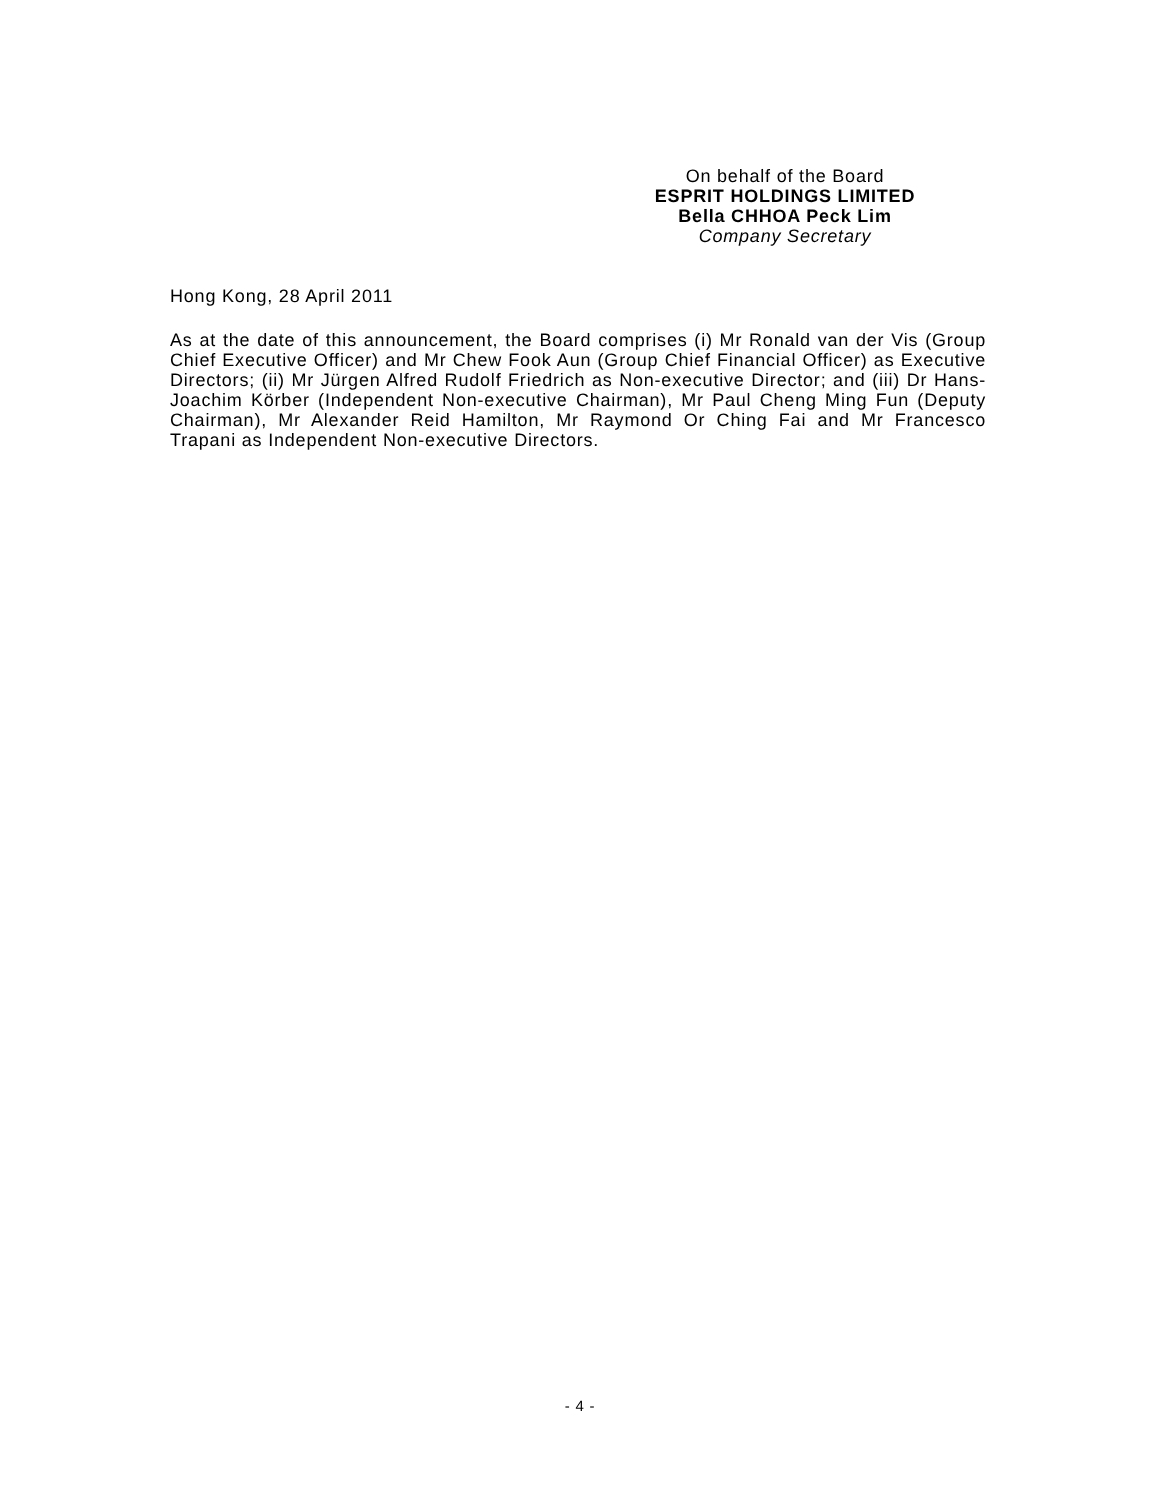On behalf of the Board
ESPRIT HOLDINGS LIMITED
Bella CHHOA Peck Lim
Company Secretary
Hong Kong, 28 April 2011
As at the date of this announcement, the Board comprises (i) Mr Ronald van der Vis (Group Chief Executive Officer) and Mr Chew Fook Aun (Group Chief Financial Officer) as Executive Directors; (ii) Mr Jürgen Alfred Rudolf Friedrich as Non-executive Director; and (iii) Dr Hans-Joachim Körber (Independent Non-executive Chairman), Mr Paul Cheng Ming Fun (Deputy Chairman), Mr Alexander Reid Hamilton, Mr Raymond Or Ching Fai and Mr Francesco Trapani as Independent Non-executive Directors.
- 4 -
++++
Problem statement
Beginning with the first line of the material above, please output each line exactly through the line that contains "Hong Kong, 28 April 2011", and only those, leaving out pictures.

Your solution
On behalf of the Board
ESPRIT HOLDINGS LIMITED
Bella CHHOA Peck Lim
Company Secretary
Hong Kong, 28 April 2011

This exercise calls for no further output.